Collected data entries

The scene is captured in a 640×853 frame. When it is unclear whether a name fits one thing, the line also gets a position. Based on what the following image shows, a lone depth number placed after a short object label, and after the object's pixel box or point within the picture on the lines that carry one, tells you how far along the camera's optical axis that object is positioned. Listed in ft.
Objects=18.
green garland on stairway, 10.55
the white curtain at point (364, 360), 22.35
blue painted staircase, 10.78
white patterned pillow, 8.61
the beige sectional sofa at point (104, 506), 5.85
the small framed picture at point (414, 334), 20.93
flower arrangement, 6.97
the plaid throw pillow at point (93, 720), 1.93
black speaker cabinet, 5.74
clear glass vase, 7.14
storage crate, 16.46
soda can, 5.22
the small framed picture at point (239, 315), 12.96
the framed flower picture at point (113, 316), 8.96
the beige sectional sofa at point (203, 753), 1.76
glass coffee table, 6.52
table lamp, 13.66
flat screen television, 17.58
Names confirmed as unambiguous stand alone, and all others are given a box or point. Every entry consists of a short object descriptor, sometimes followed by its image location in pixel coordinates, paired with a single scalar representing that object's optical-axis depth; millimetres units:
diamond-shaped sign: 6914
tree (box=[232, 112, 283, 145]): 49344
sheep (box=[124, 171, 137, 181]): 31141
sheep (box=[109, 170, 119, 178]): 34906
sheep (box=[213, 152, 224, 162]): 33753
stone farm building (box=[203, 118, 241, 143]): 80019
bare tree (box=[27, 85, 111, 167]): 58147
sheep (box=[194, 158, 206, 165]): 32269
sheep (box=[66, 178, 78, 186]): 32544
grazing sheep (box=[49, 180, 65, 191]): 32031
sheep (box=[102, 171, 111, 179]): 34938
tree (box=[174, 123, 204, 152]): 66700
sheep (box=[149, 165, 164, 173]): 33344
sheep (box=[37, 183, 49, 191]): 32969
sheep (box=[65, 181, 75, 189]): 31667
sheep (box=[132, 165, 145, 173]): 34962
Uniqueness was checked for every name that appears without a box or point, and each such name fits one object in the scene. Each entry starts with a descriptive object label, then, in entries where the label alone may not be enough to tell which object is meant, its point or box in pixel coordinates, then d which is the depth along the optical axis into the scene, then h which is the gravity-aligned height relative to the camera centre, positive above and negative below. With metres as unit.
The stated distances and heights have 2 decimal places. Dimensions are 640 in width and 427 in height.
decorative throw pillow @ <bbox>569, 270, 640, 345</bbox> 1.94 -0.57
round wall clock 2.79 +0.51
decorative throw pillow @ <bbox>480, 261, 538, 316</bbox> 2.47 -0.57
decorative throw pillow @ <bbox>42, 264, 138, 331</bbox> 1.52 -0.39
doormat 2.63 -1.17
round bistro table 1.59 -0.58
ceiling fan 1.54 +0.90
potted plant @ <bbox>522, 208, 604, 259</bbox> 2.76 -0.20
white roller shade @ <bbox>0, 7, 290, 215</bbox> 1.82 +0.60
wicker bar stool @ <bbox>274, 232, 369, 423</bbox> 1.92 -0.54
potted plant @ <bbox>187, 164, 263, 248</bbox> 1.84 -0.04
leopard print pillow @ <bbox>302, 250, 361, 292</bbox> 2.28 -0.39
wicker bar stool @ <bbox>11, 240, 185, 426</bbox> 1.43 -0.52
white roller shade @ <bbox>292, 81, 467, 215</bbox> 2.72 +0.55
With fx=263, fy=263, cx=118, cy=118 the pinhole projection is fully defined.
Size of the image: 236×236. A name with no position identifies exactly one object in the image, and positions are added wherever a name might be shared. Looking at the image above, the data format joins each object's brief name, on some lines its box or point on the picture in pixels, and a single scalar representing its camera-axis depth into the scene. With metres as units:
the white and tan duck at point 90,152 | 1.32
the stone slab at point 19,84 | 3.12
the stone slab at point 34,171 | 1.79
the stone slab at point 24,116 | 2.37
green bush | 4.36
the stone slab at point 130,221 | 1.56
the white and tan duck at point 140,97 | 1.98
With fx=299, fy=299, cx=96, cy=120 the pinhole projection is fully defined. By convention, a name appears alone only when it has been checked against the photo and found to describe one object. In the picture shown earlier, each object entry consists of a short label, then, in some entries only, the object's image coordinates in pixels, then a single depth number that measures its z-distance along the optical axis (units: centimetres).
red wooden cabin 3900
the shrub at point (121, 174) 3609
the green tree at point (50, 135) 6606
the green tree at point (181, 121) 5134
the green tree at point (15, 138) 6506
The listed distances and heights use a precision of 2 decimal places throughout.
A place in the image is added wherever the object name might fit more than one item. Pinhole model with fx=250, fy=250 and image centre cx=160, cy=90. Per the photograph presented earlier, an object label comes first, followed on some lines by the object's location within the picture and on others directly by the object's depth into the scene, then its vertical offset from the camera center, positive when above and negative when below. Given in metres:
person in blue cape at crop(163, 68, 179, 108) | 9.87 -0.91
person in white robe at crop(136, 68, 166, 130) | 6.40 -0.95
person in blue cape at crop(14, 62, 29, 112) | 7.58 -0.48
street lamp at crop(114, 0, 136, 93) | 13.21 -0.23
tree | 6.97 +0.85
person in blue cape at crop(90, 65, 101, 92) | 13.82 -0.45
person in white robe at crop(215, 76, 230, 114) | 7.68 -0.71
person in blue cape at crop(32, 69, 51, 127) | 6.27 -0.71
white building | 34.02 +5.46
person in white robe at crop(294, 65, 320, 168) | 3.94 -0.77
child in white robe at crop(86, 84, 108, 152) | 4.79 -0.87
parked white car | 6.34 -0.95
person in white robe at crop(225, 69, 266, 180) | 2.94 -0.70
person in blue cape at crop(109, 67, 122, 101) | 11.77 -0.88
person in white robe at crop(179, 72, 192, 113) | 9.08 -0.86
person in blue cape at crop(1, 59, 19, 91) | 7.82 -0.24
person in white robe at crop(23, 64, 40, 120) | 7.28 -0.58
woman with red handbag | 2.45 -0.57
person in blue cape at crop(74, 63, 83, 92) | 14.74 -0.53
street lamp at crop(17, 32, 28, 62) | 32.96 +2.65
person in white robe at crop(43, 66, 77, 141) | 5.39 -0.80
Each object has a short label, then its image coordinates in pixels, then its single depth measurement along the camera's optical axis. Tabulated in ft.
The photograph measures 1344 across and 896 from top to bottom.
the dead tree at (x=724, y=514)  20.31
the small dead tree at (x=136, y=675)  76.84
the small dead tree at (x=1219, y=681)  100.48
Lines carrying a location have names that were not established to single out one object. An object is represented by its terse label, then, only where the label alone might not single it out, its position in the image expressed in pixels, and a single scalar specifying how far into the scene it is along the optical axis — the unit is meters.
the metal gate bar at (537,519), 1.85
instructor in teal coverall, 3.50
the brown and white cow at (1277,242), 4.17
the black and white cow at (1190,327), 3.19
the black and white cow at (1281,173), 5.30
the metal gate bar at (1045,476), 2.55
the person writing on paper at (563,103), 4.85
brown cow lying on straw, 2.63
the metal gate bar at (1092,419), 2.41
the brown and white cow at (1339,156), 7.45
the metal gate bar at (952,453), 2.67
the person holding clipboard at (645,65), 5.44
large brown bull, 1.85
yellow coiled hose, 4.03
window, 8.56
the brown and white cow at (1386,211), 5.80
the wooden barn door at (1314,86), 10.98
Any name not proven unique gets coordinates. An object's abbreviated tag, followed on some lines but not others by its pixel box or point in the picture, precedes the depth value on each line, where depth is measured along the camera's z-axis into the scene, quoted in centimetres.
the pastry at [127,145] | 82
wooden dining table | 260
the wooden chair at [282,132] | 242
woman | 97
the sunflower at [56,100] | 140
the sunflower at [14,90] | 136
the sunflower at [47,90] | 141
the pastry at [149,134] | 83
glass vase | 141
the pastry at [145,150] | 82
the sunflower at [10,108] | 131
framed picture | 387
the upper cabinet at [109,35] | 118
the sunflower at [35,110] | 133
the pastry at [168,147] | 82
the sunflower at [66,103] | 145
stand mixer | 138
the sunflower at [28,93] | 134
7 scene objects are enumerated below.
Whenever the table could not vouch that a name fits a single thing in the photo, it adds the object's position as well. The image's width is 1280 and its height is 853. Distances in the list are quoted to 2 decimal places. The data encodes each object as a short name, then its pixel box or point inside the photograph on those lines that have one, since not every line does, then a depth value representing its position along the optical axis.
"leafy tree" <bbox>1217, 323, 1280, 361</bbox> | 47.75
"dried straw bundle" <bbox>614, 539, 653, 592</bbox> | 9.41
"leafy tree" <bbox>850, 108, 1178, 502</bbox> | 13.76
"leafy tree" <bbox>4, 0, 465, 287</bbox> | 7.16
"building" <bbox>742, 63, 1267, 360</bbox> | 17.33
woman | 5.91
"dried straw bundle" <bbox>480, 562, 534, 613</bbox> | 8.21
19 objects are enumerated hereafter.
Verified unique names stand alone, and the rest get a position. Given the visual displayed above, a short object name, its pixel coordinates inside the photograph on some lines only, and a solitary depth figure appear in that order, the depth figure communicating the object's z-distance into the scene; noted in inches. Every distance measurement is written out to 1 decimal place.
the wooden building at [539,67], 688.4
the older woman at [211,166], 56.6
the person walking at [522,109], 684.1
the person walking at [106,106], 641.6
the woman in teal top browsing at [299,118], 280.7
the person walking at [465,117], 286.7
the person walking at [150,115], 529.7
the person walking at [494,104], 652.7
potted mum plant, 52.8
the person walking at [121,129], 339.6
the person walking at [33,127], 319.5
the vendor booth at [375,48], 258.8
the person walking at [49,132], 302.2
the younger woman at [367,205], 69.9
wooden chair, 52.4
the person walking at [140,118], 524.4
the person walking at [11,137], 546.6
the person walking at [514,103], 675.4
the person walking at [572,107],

*Activity*.
Please reproduce, exactly as written, the lines of the records from the first line through the one containing "the plaid throw".

*Reply to the task*.
The scene is captured in a 640×853 frame. When it is unclear whether a name fits one thing, the line also gets a position. Based on what the following image shows, a lone depth number placed after a short object label, and after the object's pixel box or point within the picture on the lines that carry one, tells you how far along the camera's optical axis that object is positioned. Listed in ft.
Objects=18.
green garland on stairway, 10.55
the white curtain at point (364, 360), 22.35
blue painted staircase, 10.78
white patterned pillow, 8.61
the beige sectional sofa at point (104, 506), 5.85
the small framed picture at point (414, 334), 20.93
flower arrangement, 6.97
the plaid throw pillow at point (93, 720), 1.93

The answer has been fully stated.